Tree cores get to the heart of the matter

Many of us might walk into a place like the Old Forest, look at the very tallest trees, and think “Wow, those must be so old.”

But just like with people, size doesn’t necessarily tell us a lot about age. To use some giants of Memphis as an example, Marc Gasol is much taller than Al Green, but Al Green has been around quite a bit longer. There are a lot of factors that contribute to a tree’s size: its species, the amount of light and water it received, and disturbances it experienced. To get an idea of a tree’s true age, we have to look at its rings by taking a small core sample of its trunk.

When Conservancy Director of Operations Eric Bridges began examining tree cores in the Old Forest with students from Rhodes College back in 2015, he found that the oldest class of trees dated to around 1835, making them about 190 years old today. But when former Rhodes College and current College of Idaho professor Dr. Robert Laport asked him to assist on a tree coring project, Eric got a surprise: a tulip poplar in Overton Park that appears to be over 220 years old.

True to the maxim that size is not a proxy for age, this tree (found on the Green Trail) was not among the largest examples of its species. The growth rings closest to its center are very close together, indicating slow growth in the tree’s early years. This is unusual for tulip poplars, which require a lot of sun to get started and thus typically grow quite rapidly. (“Did it have a rough childhood?” Eric wonders.) For a tulip poplar to grow that slowly and still stay alive, something other than shade must have been checking its growth. 

This tree also has a hollow, dark spot toward the middle, which can sometimes indicate that the tree experienced fire, but another tree Eric cored at Meeman-Shelby State Forest that’s roughly the same age doesn’t show any evidence of fire disturbance. It’s more likely that the tulip poplar just has some rotting tissue on the inside, though it continues to grow.

Eric uses a Biltmore stick, which is almost the width of a large tree


Eric uses a Biltmore stick to determine the diameter of a 225-year-old tulip poplar.


Dr.
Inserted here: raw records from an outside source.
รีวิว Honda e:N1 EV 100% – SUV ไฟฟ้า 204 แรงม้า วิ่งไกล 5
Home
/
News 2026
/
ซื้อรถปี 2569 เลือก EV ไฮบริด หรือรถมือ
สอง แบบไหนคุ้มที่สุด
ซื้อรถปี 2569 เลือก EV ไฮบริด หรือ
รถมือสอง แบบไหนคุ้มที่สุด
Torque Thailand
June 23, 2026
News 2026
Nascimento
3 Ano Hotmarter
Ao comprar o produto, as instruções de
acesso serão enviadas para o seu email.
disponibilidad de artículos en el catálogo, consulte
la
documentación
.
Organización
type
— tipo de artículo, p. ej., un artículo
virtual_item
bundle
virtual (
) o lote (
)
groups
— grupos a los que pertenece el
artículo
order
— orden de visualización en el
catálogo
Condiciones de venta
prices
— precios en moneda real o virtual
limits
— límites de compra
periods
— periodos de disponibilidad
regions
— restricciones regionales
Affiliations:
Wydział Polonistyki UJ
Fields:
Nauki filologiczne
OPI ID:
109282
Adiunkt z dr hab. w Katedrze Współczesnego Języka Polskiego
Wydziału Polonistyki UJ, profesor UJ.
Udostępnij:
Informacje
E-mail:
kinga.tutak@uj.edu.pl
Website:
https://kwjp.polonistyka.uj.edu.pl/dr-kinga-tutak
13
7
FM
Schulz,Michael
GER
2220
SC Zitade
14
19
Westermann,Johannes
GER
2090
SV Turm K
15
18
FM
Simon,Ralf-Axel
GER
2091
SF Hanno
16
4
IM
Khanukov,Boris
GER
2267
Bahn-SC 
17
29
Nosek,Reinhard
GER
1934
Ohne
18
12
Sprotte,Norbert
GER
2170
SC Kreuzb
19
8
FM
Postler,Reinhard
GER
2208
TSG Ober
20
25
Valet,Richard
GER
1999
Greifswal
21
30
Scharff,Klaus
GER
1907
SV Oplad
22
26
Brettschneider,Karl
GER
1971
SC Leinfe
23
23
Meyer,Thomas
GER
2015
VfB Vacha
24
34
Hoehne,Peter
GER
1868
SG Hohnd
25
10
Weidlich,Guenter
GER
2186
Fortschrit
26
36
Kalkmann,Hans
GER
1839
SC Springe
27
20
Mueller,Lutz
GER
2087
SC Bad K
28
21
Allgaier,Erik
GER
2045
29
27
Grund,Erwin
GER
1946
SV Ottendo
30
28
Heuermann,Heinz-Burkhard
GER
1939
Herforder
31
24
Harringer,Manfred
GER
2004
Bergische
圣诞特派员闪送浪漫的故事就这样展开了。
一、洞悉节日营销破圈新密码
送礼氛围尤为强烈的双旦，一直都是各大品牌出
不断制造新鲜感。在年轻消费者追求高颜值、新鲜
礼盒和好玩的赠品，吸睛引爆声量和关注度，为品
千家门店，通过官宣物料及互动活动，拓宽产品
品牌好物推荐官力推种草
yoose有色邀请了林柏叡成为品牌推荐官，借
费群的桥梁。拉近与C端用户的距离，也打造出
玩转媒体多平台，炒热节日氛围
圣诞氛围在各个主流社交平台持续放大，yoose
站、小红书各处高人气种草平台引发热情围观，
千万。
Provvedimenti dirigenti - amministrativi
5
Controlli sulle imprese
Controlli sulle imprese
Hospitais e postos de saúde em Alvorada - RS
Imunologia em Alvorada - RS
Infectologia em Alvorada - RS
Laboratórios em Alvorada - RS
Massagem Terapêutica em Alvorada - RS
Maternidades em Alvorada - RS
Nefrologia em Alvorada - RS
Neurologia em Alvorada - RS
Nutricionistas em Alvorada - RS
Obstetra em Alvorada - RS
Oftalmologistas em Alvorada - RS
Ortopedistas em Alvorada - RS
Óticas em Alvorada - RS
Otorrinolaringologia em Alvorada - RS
Laport’s research aims to categorize five Memphis-area urban forested natural areas according to how well they meet the standards for “old growth.” Eric took samples of 4-5 living trees from Overton Park, Meeman-Shelby, T.O. Fuller State Park, Nesbit Park, and the Lucius Burch State Natural Area, including oaks and tulip poplars from each site. Dr. Laport will conduct a thorough analysis incorporating each forest’s species composition and structural features (e.g., large trees, coarse woody debris, etc.) and estimate their ballpark ages from the sampled cores, but initial results show that Overton Park’s trees are the oldest. While Meeman-Shelby also had a 225-year old tree, its remaining sampled trees were much younger than Overton’s dominant age class of 190 years. Nesbit Park in Bartlett was only returned to a forested landscape in the 1900s, and its oldest trees are around 75 years old.

An old-growth forest typically meets five criteria: trees over 150 years old, dead trees left standing, pits and mounds created in the soil by old trees falling down, fallen trees left on the ground to decompose, and a relative lack of human disturbance. While it’s difficult for any urban forested natural area to meet the fifth standard, Overton Park does satisfy the first four. Since Overton Park comes the closest to meeting the old-growth standard, Dr. Laport will compare the other four parks to it as his research continues. He’ll dive deeper into the other categories, including conducting surveys of non-tree vegetation to see whether forests get more or less diverse as their trees age. 

Coring trees often brings up more questions than it answers—why was our 225-year-old tulip poplar growing so slowly, but the 190-year-old trees were growing so fast? But the fact that a 4-millimeter piece of wood can offer a glimpse into 225 years of history is another reason that we’re excited to continue learning all we can about the mysteries of the Old Forest.

A slice of a tree core showing the tree's rings


The core of a bald cypress tree sampled at Lucius Burch State Natural Area.